Pulmonary involvement ranges in severity from frequent upper and lower respiratory infections to pulmonary fibrosis and pulmonary hypertension. Recurrent upper and lower respiratory infections are common at all ages. Evaluation of pulmonary function is problematic because individuals with Alström syndrome have difficulty with deep inspiration / forced expiration. Most frequently there is restrictive lung disease due to kyphoscoliosis, sometimes in combination with pulmonary fibrosis, which has been confirmed in postmortem tissue. This may progress (with the added effects of cardiomyopathy) to pulmonary hypertension. The resulting susceptibility to severe hypoxia postoperatively or during episodes of pneumonia has been reported [Khoo et al 2009, Florentzson et al 2010].

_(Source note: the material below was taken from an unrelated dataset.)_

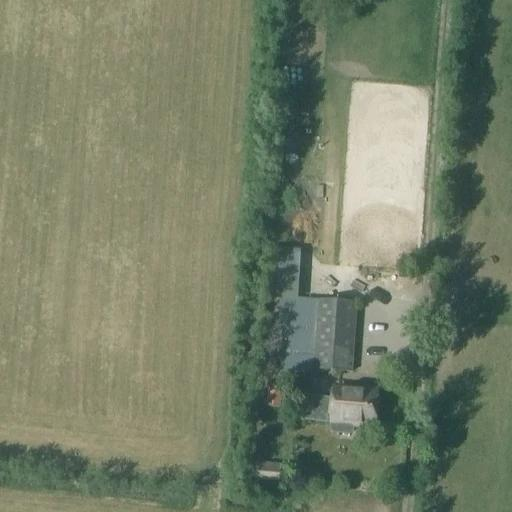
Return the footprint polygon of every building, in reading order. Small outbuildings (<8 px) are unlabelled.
[(265,297),(281,298),(283,249),(267,248),(265,297)] [(292,373),(315,371),(353,374),(359,306),(321,303),(297,300),(292,373)] [(281,387),(269,386),(268,402),(280,403),(281,387)] [(375,427),(378,396),(336,392),(334,405),(307,403),(307,399),(307,398),(305,422),(332,424),(332,431),(334,434),(350,436),(353,433),(354,425),(375,427)] [(280,466),(256,464),(255,480),(279,482),(280,466)]
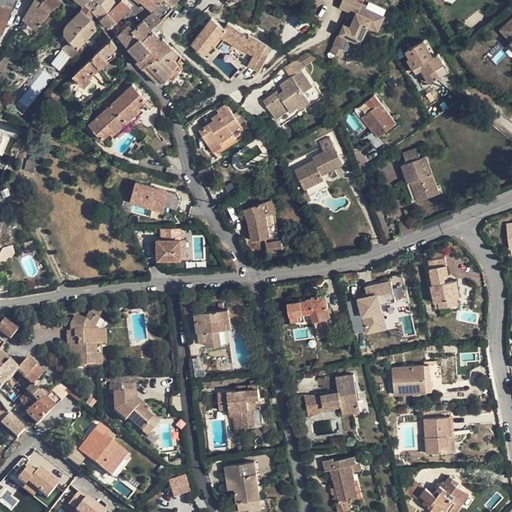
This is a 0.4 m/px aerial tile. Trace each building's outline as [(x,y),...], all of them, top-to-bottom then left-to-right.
[(0,0),(0,31),(3,32),(12,10),(5,8),(8,2),(5,1),(5,0),(0,0)] [(36,29),(53,9),(42,0),(41,2),(37,0),(33,0),(23,18),(36,29)] [(42,0),(53,9),(62,1),(60,0),(42,0)] [(80,28),(88,20),(92,16),(95,11),(103,3),(99,0),(86,0),(84,3),(81,9),(70,21),(67,24),(64,27),(64,32),(70,39),(80,28)] [(99,0),(103,3),(95,11),(100,17),(107,10),(117,1),(115,0),(99,0)] [(118,0),(117,1),(107,10),(116,19),(132,6),(125,0),(118,0)] [(137,0),(138,1),(138,0),(141,0),(152,9),(160,0),(137,0)] [(160,0),(152,9),(154,11),(162,19),(173,6),(166,0),(160,0)] [(356,0),(360,2),(349,24),(347,23),(341,34),(358,43),(364,32),(368,34),(377,18),(386,23),(393,9),(376,0),(356,0)] [(107,10),(100,17),(108,26),(116,19),(107,10)] [(152,28),(162,19),(154,11),(135,26),(133,28),(139,36),(142,39),(153,30),(152,28)] [(204,54),(212,44),(216,47),(224,38),(240,47),(243,42),(256,49),(253,55),(248,64),(258,70),(271,46),(261,41),(248,34),(247,35),(227,23),(224,27),(211,17),(191,43),(204,54)] [(80,28),(70,39),(71,40),(77,46),(96,28),(88,20),(80,28)] [(128,46),(139,36),(133,28),(128,24),(117,34),(128,46)] [(511,42),(511,41),(511,35),(509,32),(511,29),(507,24),(500,29),(511,42)] [(153,30),(142,39),(151,48),(157,55),(159,57),(172,46),(163,37),(161,39),(153,30)] [(352,40),(341,34),(338,41),(349,47),(352,40)] [(139,36),(128,46),(140,58),(151,48),(142,39),(139,36)] [(93,54),(91,57),(99,67),(108,60),(115,55),(111,50),(117,46),(111,38),(99,49),(94,53),(93,54)] [(77,46),(71,40),(62,48),(74,60),(81,50),(77,46)] [(424,40),(407,50),(411,57),(409,58),(416,72),(422,68),(430,82),(449,71),(438,53),(433,56),(424,40)] [(256,49),(243,42),(240,47),(253,55),(256,49)] [(157,55),(143,67),(152,76),(161,84),(167,76),(172,79),(177,72),(173,68),(178,61),(181,56),(178,53),(172,46),(159,57),(157,55)] [(157,55),(151,48),(140,58),(137,61),(143,67),(157,55)] [(59,71),(70,57),(61,50),(50,63),(59,71)] [(79,68),(73,75),(83,86),(91,78),(88,76),(99,67),(91,57),(82,66),(79,68)] [(277,91),(263,100),(270,110),(275,106),(277,109),(285,104),(289,109),(290,111),(297,106),(299,109),(310,101),(304,92),(312,86),(301,70),(304,68),(297,58),(284,67),(291,77),(280,84),(282,87),(284,90),(279,93),(277,91)] [(178,61),(173,68),(177,72),(182,65),(178,61)] [(19,98),(26,105),(53,78),(46,71),(19,98)] [(111,99),(119,91),(115,87),(96,104),(103,111),(89,124),(98,134),(95,137),(99,141),(109,132),(112,130),(115,133),(138,111),(135,109),(138,106),(145,100),(132,84),(113,101),(111,99)] [(395,122),(374,94),(355,110),(361,118),(363,117),(373,129),(374,129),(379,135),(395,122)] [(213,121),(199,130),(212,151),(221,146),(219,142),(232,133),(231,130),(240,125),(239,124),(246,120),(242,114),(235,118),(226,104),(217,111),(219,114),(211,118),(213,121)] [(275,106),(270,110),(276,118),(289,109),(285,104),(277,109),(275,106)] [(395,122),(379,135),(382,138),(398,125),(395,122)] [(151,140),(146,135),(142,139),(147,144),(151,140)] [(297,169),(295,170),(304,189),(324,179),(321,175),(343,163),(330,137),(319,142),(324,151),(312,158),(314,160),(297,169)] [(147,144),(142,139),(138,143),(139,144),(143,148),(147,144)] [(178,157),(176,146),(162,159),(169,166),(178,157)] [(420,157),(417,148),(403,153),(406,163),(401,164),(406,175),(409,174),(412,181),(411,181),(418,201),(440,192),(432,173),(426,155),(420,157)] [(302,160),(294,164),(297,169),(314,160),(312,158),(302,160)] [(208,167),(199,172),(206,186),(216,181),(208,167)] [(176,193),(136,182),(132,198),(172,208),(176,193)] [(259,196),(261,202),(269,199),(265,187),(257,190),(259,196)] [(162,209),(163,206),(132,198),(131,201),(162,209)] [(261,202),(244,208),(249,222),(252,240),(270,237),(266,215),(276,212),(271,198),(269,199),(261,202)] [(280,240),(265,242),(267,252),(283,249),(280,240)] [(185,261),(184,241),(156,243),(156,246),(157,254),(157,263),(185,261)] [(432,259),(445,257),(444,248),(431,251),(432,259)] [(445,257),(428,260),(433,284),(431,285),(435,302),(438,302),(440,308),(458,304),(457,298),(453,280),(446,281),(445,275),(449,274),(445,257)] [(355,272),(340,274),(343,283),(356,281),(355,272)] [(392,280),(397,301),(408,299),(402,273),(391,275),(392,280)] [(397,301),(392,280),(370,286),(372,295),(359,298),(368,332),(387,328),(381,305),(397,301)] [(301,313),(312,312),(315,321),(320,336),(332,333),(327,317),(331,316),(328,304),(326,294),(312,296),(312,297),(307,298),(307,300),(288,302),(290,315),(291,315),(301,313)] [(197,311),(195,296),(184,297),(186,313),(197,311)] [(224,309),(196,312),(200,342),(208,341),(209,346),(222,345),(220,329),(227,329),(224,309)] [(93,310),(90,314),(98,318),(101,314),(93,310)] [(30,330),(45,328),(43,313),(28,315),(30,330)] [(86,321),(76,315),(71,326),(71,331),(71,332),(75,332),(75,339),(78,339),(79,346),(70,346),(70,347),(70,357),(79,356),(80,367),(101,366),(101,355),(96,355),(95,346),(100,345),(100,330),(94,330),(94,328),(99,319),(98,318),(90,314),(89,314),(86,321)] [(4,319),(0,324),(0,330),(11,339),(18,330),(4,319)] [(67,332),(68,347),(70,347),(70,346),(79,346),(78,339),(75,339),(75,332),(71,332),(71,331),(67,332)] [(0,371),(9,363),(0,353),(0,371)] [(38,403),(50,392),(47,388),(41,394),(33,386),(41,377),(37,373),(40,370),(41,370),(27,359),(17,371),(18,372),(17,372),(31,386),(26,392),(27,393),(38,403)] [(9,363),(0,371),(0,388),(17,372),(18,372),(17,371),(9,363)] [(425,364),(393,367),(395,394),(427,391),(425,364)] [(339,391),(321,394),(323,402),(324,407),(341,404),(342,407),(343,413),(361,410),(354,373),(336,376),(339,391)] [(132,385),(135,385),(135,382),(139,381),(139,377),(105,378),(106,382),(110,382),(110,394),(114,394),(114,410),(126,421),(128,418),(142,431),(148,425),(147,424),(152,418),(142,409),(139,406),(138,407),(133,402),(132,385)] [(38,403),(27,393),(20,400),(29,411),(26,414),(37,424),(71,392),(59,383),(50,392),(38,403)] [(238,390),(219,392),(221,408),(230,408),(230,414),(234,414),(242,413),(244,432),(247,431),(247,427),(263,425),(261,407),(257,408),(256,398),(260,397),(259,387),(259,383),(238,385),(238,390)] [(135,385),(132,385),(133,402),(138,407),(139,406),(142,409),(145,406),(136,398),(135,385)] [(323,402),(321,394),(305,395),(307,405),(323,402)] [(324,407),(323,402),(307,405),(309,416),(324,410),(324,407)] [(242,413),(234,414),(236,433),(244,432),(242,413)] [(24,430),(9,414),(0,423),(16,437),(24,430)] [(450,416),(425,418),(427,453),(456,451),(455,434),(452,434),(450,416)] [(158,423),(152,418),(147,424),(148,425),(142,431),(147,435),(158,423)] [(99,424),(78,451),(111,476),(127,455),(105,437),(109,432),(99,424)] [(334,457),(323,460),(326,471),(331,469),(333,477),(334,477),(339,501),(347,499),(359,497),(355,481),(356,480),(353,472),(352,464),(357,463),(355,455),(334,460),(334,457)] [(22,488),(33,496),(38,490),(47,497),(60,480),(31,458),(17,476),(26,483),(22,488)] [(226,465),(227,478),(234,476),(236,488),(237,502),(238,501),(261,498),(255,461),(226,465)] [(353,472),(361,471),(360,463),(357,463),(352,464),(353,472)] [(174,497),(191,491),(185,473),(168,479),(174,497)] [(426,488),(418,499),(436,511),(438,511),(443,507),(446,509),(449,511),(455,511),(460,506),(461,504),(457,501),(465,490),(464,489),(456,485),(459,481),(450,475),(445,482),(443,481),(434,493),(426,488)] [(227,478),(229,489),(236,488),(234,476),(227,478)] [(426,488),(416,480),(415,481),(414,480),(407,491),(418,499),(426,488)] [(80,488),(68,502),(79,511),(105,511),(107,510),(80,488)] [(469,493),(465,490),(457,501),(461,504),(469,493)] [(475,493),(471,490),(469,493),(461,504),(460,506),(463,509),(475,493)] [(261,498),(238,501),(239,509),(249,508),(249,510),(262,508),(261,498)] [(350,509),(347,499),(339,501),(336,502),(339,511),(350,509)]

A study of the burden of otosinopulmonary disease in 38 individuals with Alström syndrome revealed that recurrent otitis media was ubiquitous (92%), with 50% requiring pressure-equalization tube placement [Boerwinkle et al 2017]. A history of bronchitis/pneumonia and sinusitis was reported in 61% and 50% of individuals, respectively. However, manifestations of primary ciliary dyskinesia (PCD) (laterality defects, unexplained neonatal respiratory distress, year-round nasal congestion, and wet cough) were far less prevalent in individuals with Alström syndrome compared to those with PCD. In addition, the average nasal nitric oxide production in this cohort was 232 ± 57.1 nL/min compared to <77 nL/min required for a diagnosis of PCD.
Other findings include the following [Marshall et al 2005]:
Severe flat feet (pes planus)
Dental abnormalities
Hypertension, often beginning in childhood (30%)
Delay in early developmental milestones in ~20% of affected individuals, most commonly in gross and fine motor skills; ~30% have a learning disability. Cognitive impairment (IQ <70) is very rare.